Stories you shouldn’t miss:
1. Meg Whitman is now portraying Jerry Brown as being beholden to Big Labor, the Chron reports. Her argument got a boost earlier this year when California unions banded together and spent $10 million attacking her on his behalf. Unfortunately for Brown, public-employee unions could prove to be the electric-third-rail in this year’s election battle. Spiraling pension and compensation costs have played a pivotal role in the state’s budget crisis and the unions have been less than cooperative in reining those expenses. For his part, Brown contends that public employees will have to share the pain in order to balance the state’s finances. And he’s following up on the unions’ campaign against “Queen Meg,” portraying her as a Wall Street maven who pocketed huge bonuses while downsizing eBay.
2. It also should be noted that during Brown’s tenure as mayor of Oakland, he greenlighted generous public employee wage and pension packages that are now helping bankrupt the city. Indeed, Whitman has pounced on Brown’s record in Oakland and is using it against him, the Chron adds. Whitman notes that crime spiraled out of control during his tenure, and that Oakland Unified went into state receivership after he appointed three members to the school board. Brown will have to convince voters that his successful efforts in revitalizing Oakland’s downtown more than made up for his shortcomings and that Whitman’s lifelong disinterest in politics renders her unsuitable for the job. It could be a tough sell in this anti-incumbent year, and Brown won’t have much time to make it.
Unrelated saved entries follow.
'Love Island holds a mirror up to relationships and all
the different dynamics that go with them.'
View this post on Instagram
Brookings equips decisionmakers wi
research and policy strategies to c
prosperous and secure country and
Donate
3. PG&E’s SmartMeters are now being blamed for interfering with household electronics, the Mercury News reports. The problems were first noticed by Peninsula moms who discovered that their baby monitors buzzed loudly when the SmartMeters pulse signals back to PG&E. The meters also may interfere with cordless phones, garage door openers, and home burglary alarms, among other household devices.
4. Chevron is trying grease California lawmakers into granting the company an exemption from state environmental laws for its massive Richmond refinery expansion, the Mercury News reports. The exemption would allow Chevron to ignore two court defeats of its expansion plans. The giant oil company has doled out $4.1 million in campaign donations around the state since 2009.
5. A new microchip monitoring system of poor kids in Richmond is raising objections from the ACLU, California Watch reports. Under the new program instituted by the Contra Costa County Board of Supervisors, children are given T-shirts embedded with microchips that emit radio frequencies that then track the kids. Parents, however, have not been warned about the potential issues involving the electronic tracking devices.
6. A super-successful online T-shirt business launched by a UC Berkeley undergrad is a leading example of the burgeoning “ultra-light” startup craze, the Chron reports. The startup, ooShirts, has virtually no overhead costs and grossed more than $60,000 in August, putting it on track to post $700,000 in sales this year.
7. Oakland’s iconic Kwik Way restaurant near the Grand Lake Theater may reopen as a causal dining establishment run by Gary Rizzo, owner of Somerville Restaurant on College Avenue, the Trib reports.
8. And the City of San Francisco, which has one of the worst records for wasting water in the state, is finally launching a wastewater reuse program, the Chron reports. The city plans to use treated wastewater to irrigate Golden Gate Park and other parkland instead of pristine freshwater from the Sierra Nevada.